◆ Extrait du document:
Voilà bien longtemps que je n’avais approché Jean-Christophe Grangé, dont j’avais adoré les premiers romans, mais qui m’avait semblé tourner ensuite un peu en rond, se répétant quelque peu et ne m’éblouissant plus par ses histoires. Et puis son dernier né est paru et j’ai décidé de tenter à nouveau l’expérience Grangé, mais en livre audio cette fois-ci. Et j’ai été totalement prise au piège, envoutée par cette histoire.
Il semble que le format audio y soit pour grande part. Alors que je n’ai pas du tout aimé la voix du narrateur, Benoit Marchand, les 5 premières minutes d’écoute, je l’ai ensuite adorée. B. Marchand a une diction un peu sèche, presque hachée, lente, mais qui correspond parfaitement à la violence du roman et qui fait contrepoids au stress qui monte tout au long de l’histoire. Il intériorise les personnages, étant tout à tour Passan, le flic solitaire et torturé, sa femme Naoko, ou l’horrible accoucheur, mais il atténue aussi l’horreur des faits par sa diction.
Car elle est horrible, cette histoire ! Imaginez un détraqué qui chasse des femmes enceintes, les tue en les éventrant avant de bruler le fœtus qu’elles portent. Imaginez un flic qui lui courre après depuis des mois, persuadé de sa culpabilité, mais n’ayant aucune preuve flagrante pour le mettre en examen ; imaginez la hiérarchie bornée, les rouages de l’administration qui se mettent en travers de son enquête. Il vous faut savoir aussi que ce flic, cet Olivier Passan têtu, que dis-je, borné, n’est pas si net que ça, que son passé lui colle à la peau et que l’enquête le renvoie à ses propres démons, bien mal enterrés. Qu'il prend des libertés avec la loi et avec sa fonction. Qu’en ce moment, ça ne va pas fort du tout avec sa femme Naoko, car ils sont en pleine procédure de divorce. Qu’il voudrait à tout prix protéger ses deux enfants qu’il sent menacés. Qu’il a l’impression que l’accoucheur lui en veut personnellement, qu’il se sent traqué comme si c’était lui le gibier…
J’ai beaucoup aimé le caractère torturé de cet homme, entier mais déchiré. J’ai aimé son amour du Japon, un pays qui pourtant ne m’attire absolument pas, un amour passionnel. Je l’ai aimé raconter son passé, sa rencontre avec la belle japonaise qu’il épousera, puis la lente dégradation de son couple. Le Japon est comme un personnage à part entière de l’histoire, qui d’ailleurs y poursuit sa route. Car le Mal semble venir de là-bas. C’est de ce pays du bout du monde que vient la menace qui effraie tant Passan et c’est là qu’il y trouvera les réponses.

◆ Données fournies:
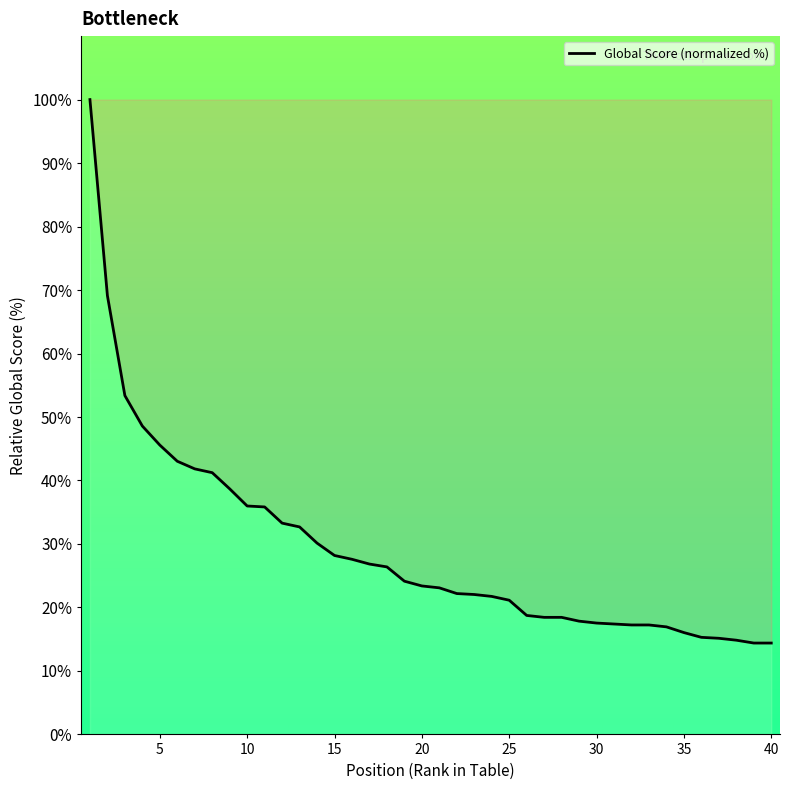

What is the smallest value displayed?

14.4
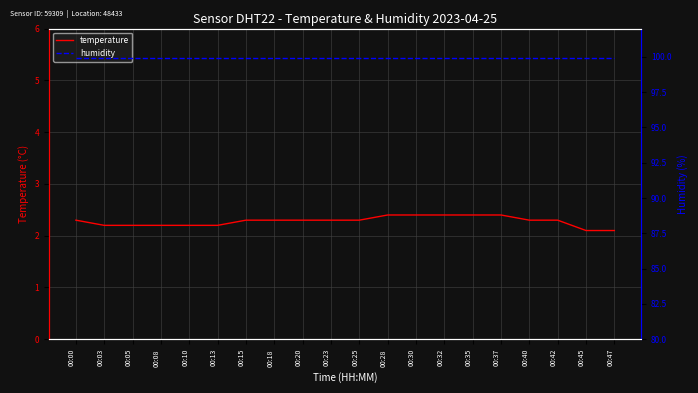

Reading left to right, transcribe all the data shown in this chart.

temperature: 2.3	2.2	2.2	2.2	2.2	2.2	2.3	2.3	2.3	2.3	2.3	2.4	2.4	2.4	2.4	2.4	2.3	2.3	2.1	2.1
humidity: 99.9	99.9	99.9	99.9	99.9	99.9	99.9	99.9	99.9	99.9	99.9	99.9	99.9	99.9	99.9	99.9	99.9	99.9	99.9	99.9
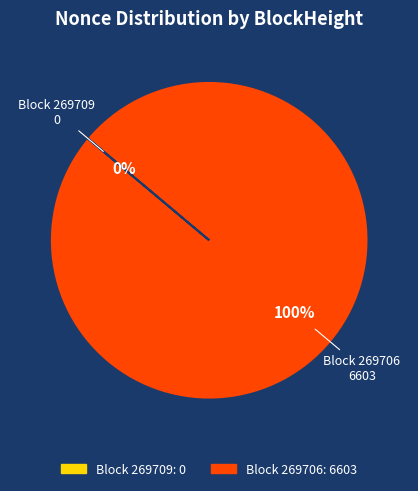

Which category has the biggest portion of the pie?

269706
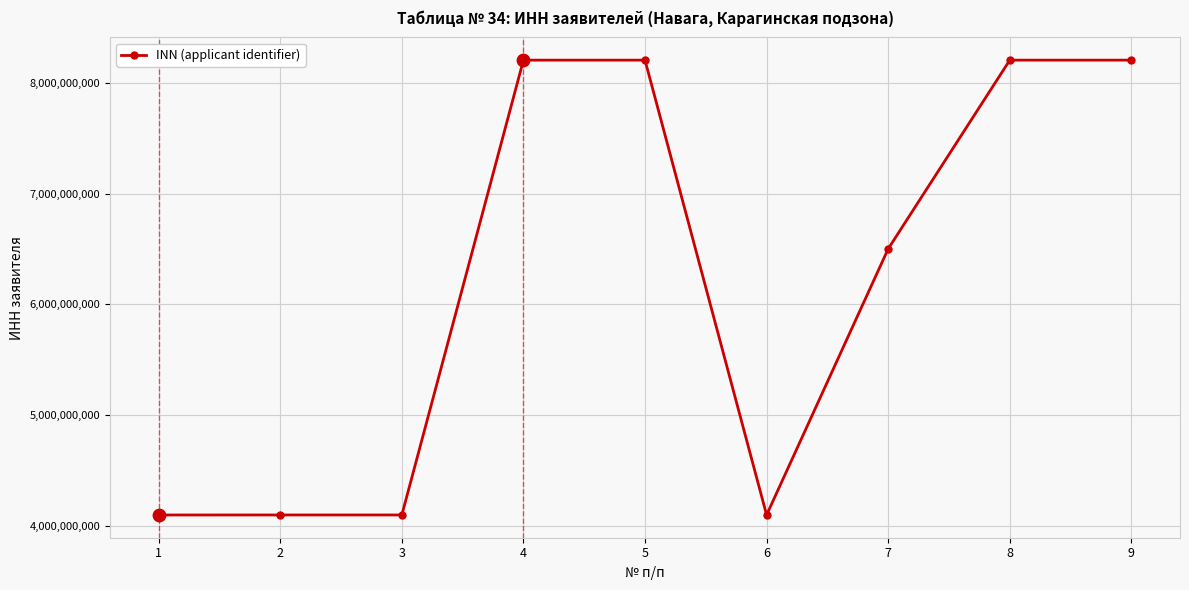

What is the ratio of the value at 5 to the value at 6?

2.0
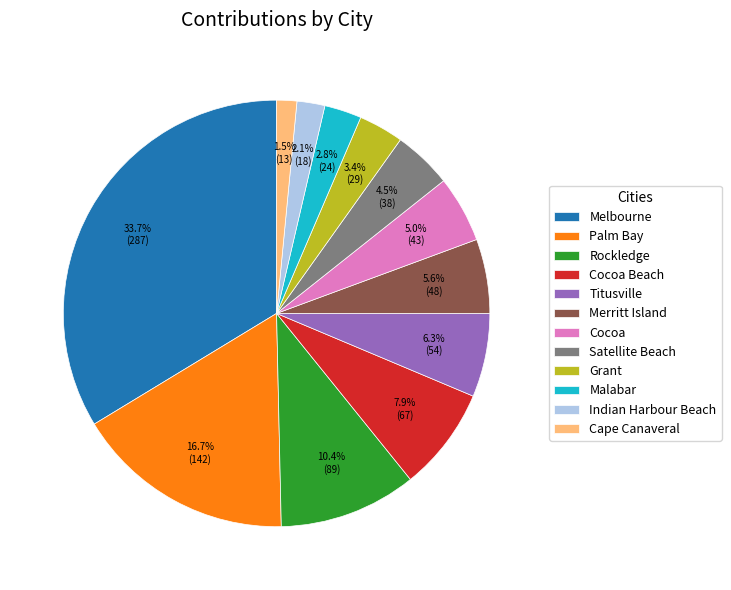

Is the sum of Merritt Island and Rockledge greater than half?

No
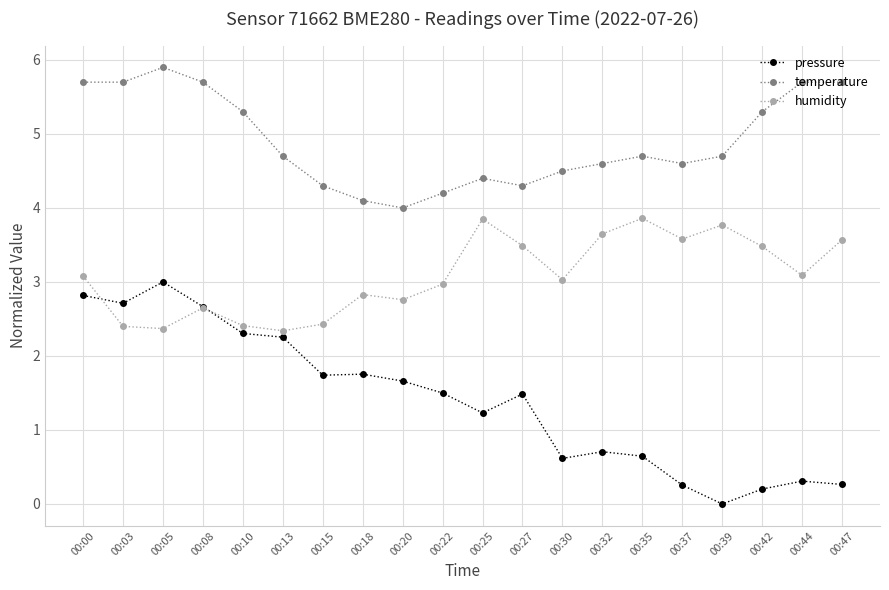

What is the value of the pressure point at the 11th from the left?

1.2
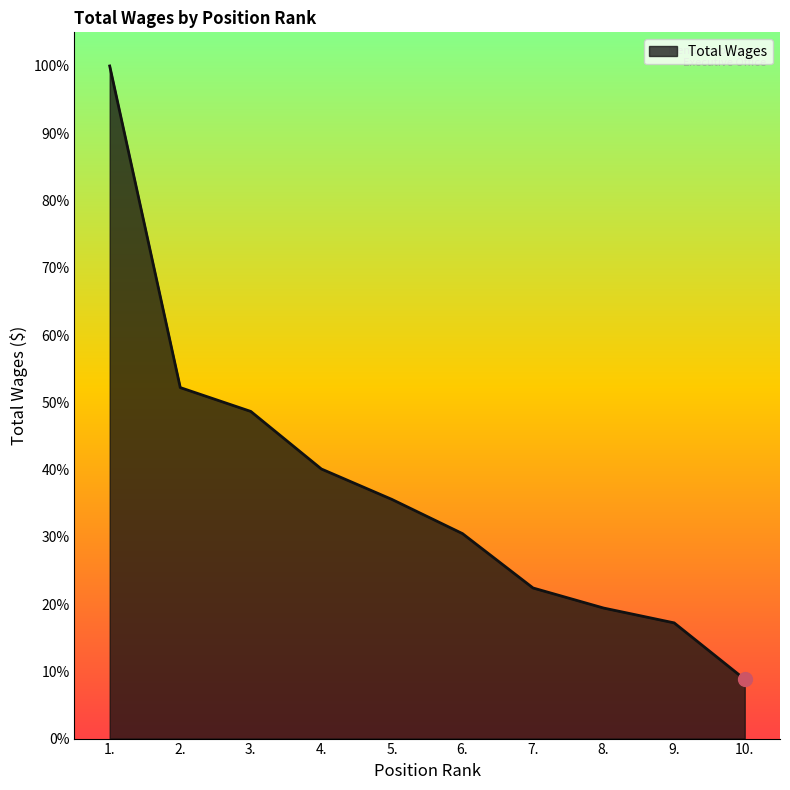

Is this an area chart (filled region under the line)?

Yes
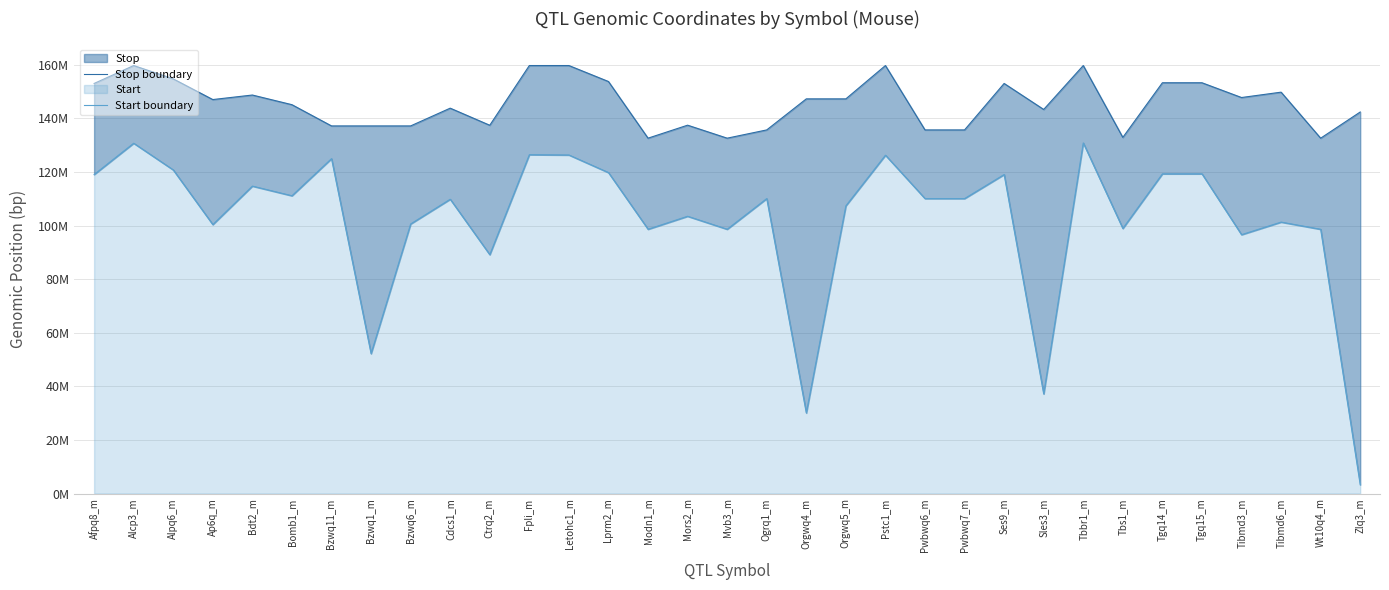

Reading left to right, what are all the values shown in this chart?

Stop boundary: 153057456	159745316	154772078	147045722	148736784	145133417	137205761	137205761	137205761	143835005	137453008	159745316	159745316	153779044	132635383	137482783	132635383	135715812	147304689	147304689	159745316	135715812	135715812	153057456	143353183	159745316	132924250	153318586	153318586	147805636	149805637	132624197	142405761
Start boundary: 119057332	130736935	120772078	100372912	114736617	111133243	124993649	52207421	100607316	109834882	89139967	126460514	126352986	119778857	98635284	103482659	98635284	110084357	30067588	107376936	126270248	110084357	110084357	119057332	37174862	130849375	98924105	119318586	119318586	96607316	101307316	98624041	3265060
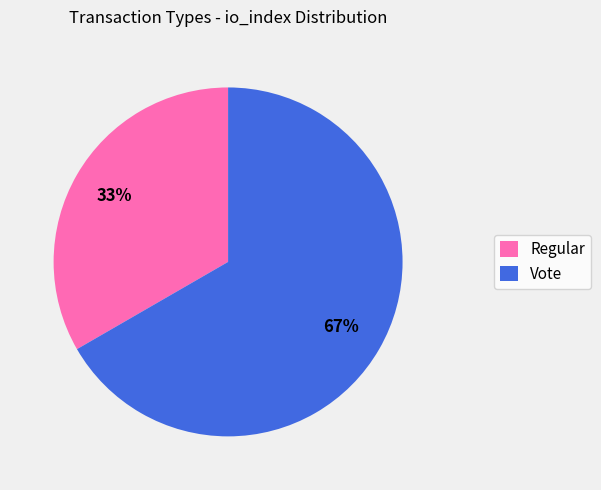

To the nearest percent, what is the combined percentage of Regular and Vote?

100%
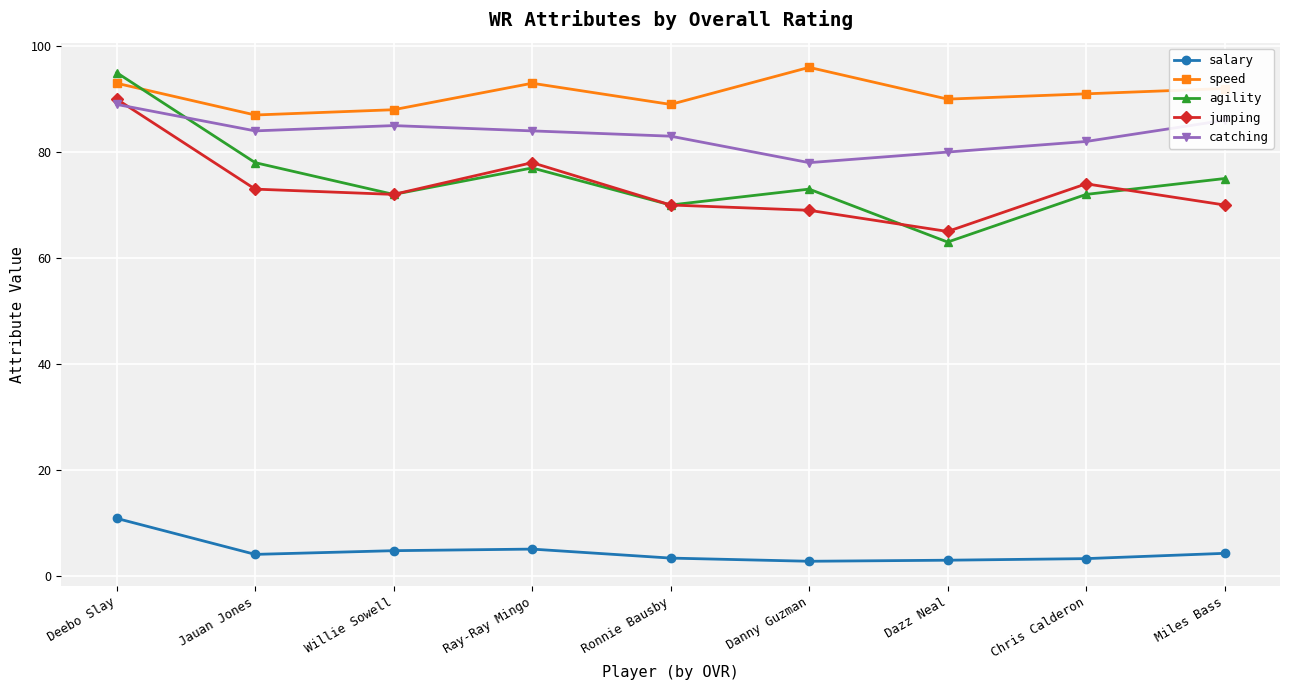

Is it true that salary equals 5.0 at Ray-Ray Mingo?

True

◆ Énoncé:
Recopiez à l'identique, dans la critique du roman de Jean-Christophe Grangé, tout ce qui va de « Il semble que » jusqu'à « par sa diction. ».

◆ Réponse attendue:
Il semble que le format audio y soit pour grande part. Alors que je n’ai pas du tout aimé la voix du narrateur, Benoit Marchand, les 5 premières minutes d’écoute, je l’ai ensuite adorée. B. Marchand a une diction un peu sèche, presque hachée, lente, mais qui correspond parfaitement à la violence du roman et qui fait contrepoids au stress qui monte tout au long de l’histoire. Il intériorise les personnages, étant tout à tour Passan, le flic solitaire et torturé, sa femme Naoko, ou l’horrible accoucheur, mais il atténue aussi l’horreur des faits par sa diction.